*** The data ***
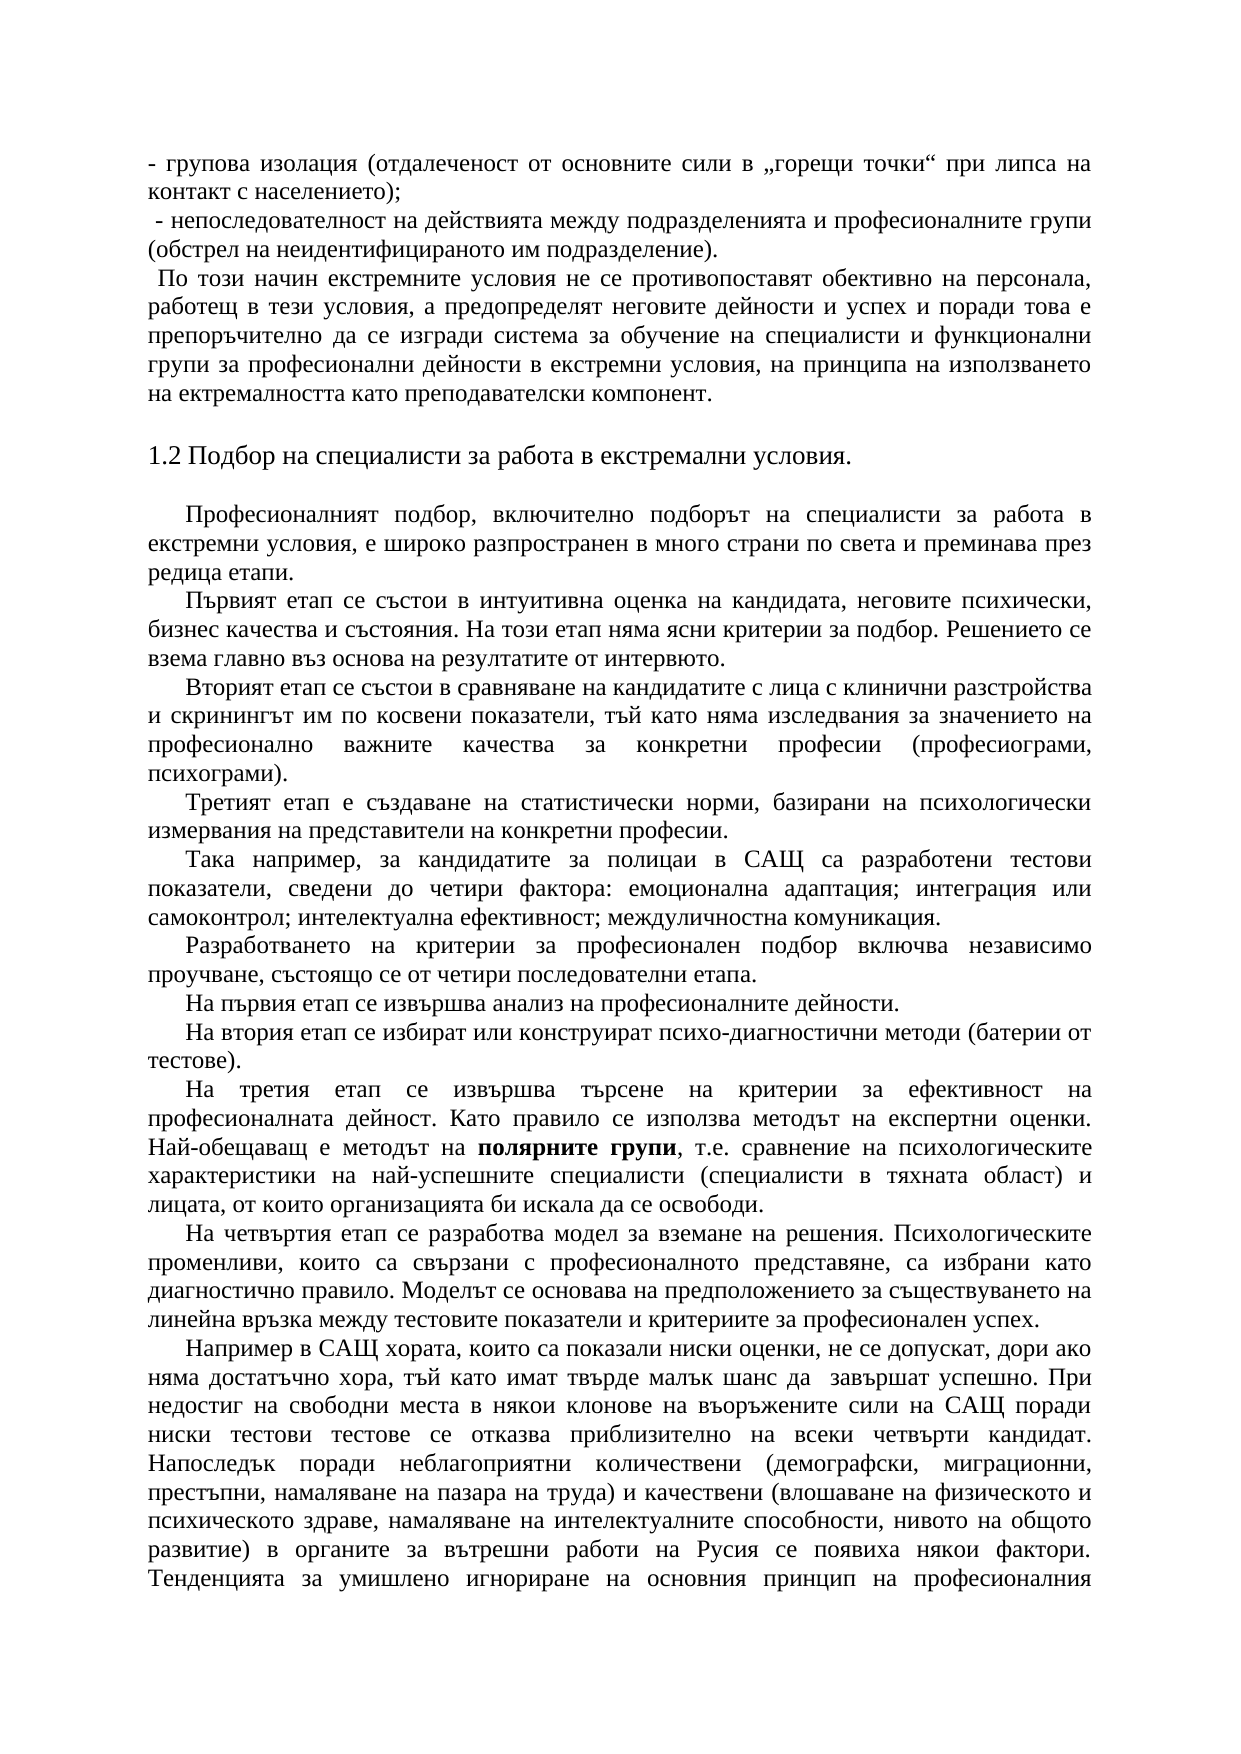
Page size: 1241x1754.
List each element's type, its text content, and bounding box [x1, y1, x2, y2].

text - групова изолация (отдалеченост от основните сили в „горещи точки“ при липса на контакт с населението); [148, 148, 1093, 205]
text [148, 1333, 1093, 1592]
text На втория етап се избират или конструират психо-диагностични методи (батерии от тестове). [148, 1017, 1093, 1074]
text Професионалният подбор, включително подборът на специалисти за работа в екстремни условия, е широко разпространен в много страни по света и преминава през редица етапи. [148, 499, 1093, 585]
text На третия етап се извършва търсене на критерии за ефективност на професионалната дейност. Като правило се използва методът на експертни оценки. Най-обещаващ е методът на полярните групи, т.е. сравнение на психологическите характеристики на най-успешните специалисти (специалисти в тяхната област) и лицата, от които организацията би искала да се освободи. [148, 1074, 1093, 1218]
text Третият етап е създаване на статистически норми, базирани на психологически измервания на представители на конкретни професии. [148, 787, 1093, 844]
text По този начин екстремните условия не се противопоставят обективно на персонала, работещ в тези условия, а предопределят неговите дейности и успех и поради това е препоръчително да се изгради система за обучение на специалисти и функционални групи за професионални дейности в екстремни условия, на принципа на използването на ектремалността като преподавателски компонент. [148, 263, 1093, 406]
text Вторият етап се състои в сравняване на кандидатите с лица с клинични разстройства и скринингът им по косвени показатели, тъй като няма изследвания за значението на професионално важните качества за конкретни професии (професиограми, психограми). [148, 672, 1093, 787]
text Така например, за кандидатите за полицаи в САЩ са разработени тестови показатели, сведени до четири фактора: емоционална адаптация; интеграция или самоконтрол; интелектуална ефективност; междуличностна комуникация. [148, 844, 1093, 930]
text На четвъртия етап се разработва модел за вземане на решения. Психологическите променливи, които са свързани с професионалното представяне, са избрани като диагностично правило. Моделът се основава на предположението за съществуването на линейна връзка между тестовите показатели и критериите за професионален успех. [148, 1218, 1093, 1333]
text Първият етап се състои в интуитивна оценка на кандидата, неговите психически, бизнес качества и състояния. На този етап няма ясни критерии за подбор. Решението се взема главно въз основа на резултатите от интервюто. [148, 585, 1093, 672]
text Разработването на критерии за професионален подбор включва независимо проучване, състоящо се от четири последователни етапа. [148, 930, 1093, 988]
text На първия етап се извършва анализ на професионалните дейности. [148, 988, 1093, 1017]
text - непоследователност на действията между подразделенията и професионалните групи (обстрел на неидентифицираното им подразделение). [148, 205, 1093, 263]
subtitle Подбор на специалисти за работа в екстремални условия. [148, 439, 1093, 470]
*** End of The data ***
◆ **Task requirements**
Print every entry exactly as written, without the pictures.

◆ **Reply to the exercise**
Page size: 1241x1754.
List each element's type, its text content, and bounding box [x1, y1, x2, y2].

text - групова изолация (отдалеченост от основните сили в „горещи точки“ при липса на контакт с населението); [148, 148, 1093, 205]
text [148, 1333, 1093, 1592]
text На втория етап се избират или конструират психо-диагностични методи (батерии от тестове). [148, 1017, 1093, 1074]
text Професионалният подбор, включително подборът на специалисти за работа в екстремни условия, е широко разпространен в много страни по света и преминава през редица етапи. [148, 499, 1093, 585]
text На третия етап се извършва търсене на критерии за ефективност на професионалната дейност. Като правило се използва методът на експертни оценки. Най-обещаващ е методът на полярните групи, т.е. сравнение на психологическите характеристики на най-успешните специалисти (специалисти в тяхната област) и лицата, от които организацията би искала да се освободи. [148, 1074, 1093, 1218]
text Третият етап е създаване на статистически норми, базирани на психологически измервания на представители на конкретни професии. [148, 787, 1093, 844]
text По този начин екстремните условия не се противопоставят обективно на персонала, работещ в тези условия, а предопределят неговите дейности и успех и поради това е препоръчително да се изгради система за обучение на специалисти и функционални групи за професионални дейности в екстремни условия, на принципа на използването на ектремалността като преподавателски компонент. [148, 263, 1093, 406]
text Вторият етап се състои в сравняване на кандидатите с лица с клинични разстройства и скринингът им по косвени показатели, тъй като няма изследвания за значението на професионално важните качества за конкретни професии (професиограми, психограми). [148, 672, 1093, 787]
text Така например, за кандидатите за полицаи в САЩ са разработени тестови показатели, сведени до четири фактора: емоционална адаптация; интеграция или самоконтрол; интелектуална ефективност; междуличностна комуникация. [148, 844, 1093, 930]
text На четвъртия етап се разработва модел за вземане на решения. Психологическите променливи, които са свързани с професионалното представяне, са избрани като диагностично правило. Моделът се основава на предположението за съществуването на линейна връзка между тестовите показатели и критериите за професионален успех. [148, 1218, 1093, 1333]
text Първият етап се състои в интуитивна оценка на кандидата, неговите психически, бизнес качества и състояния. На този етап няма ясни критерии за подбор. Решението се взема главно въз основа на резултатите от интервюто. [148, 585, 1093, 672]
text Разработването на критерии за професионален подбор включва независимо проучване, състоящо се от четири последователни етапа. [148, 930, 1093, 988]
text На първия етап се извършва анализ на професионалните дейности. [148, 988, 1093, 1017]
text - непоследователност на действията между подразделенията и професионалните групи (обстрел на неидентифицираното им подразделение). [148, 205, 1093, 263]
subtitle Подбор на специалисти за работа в екстремални условия. [148, 439, 1093, 470]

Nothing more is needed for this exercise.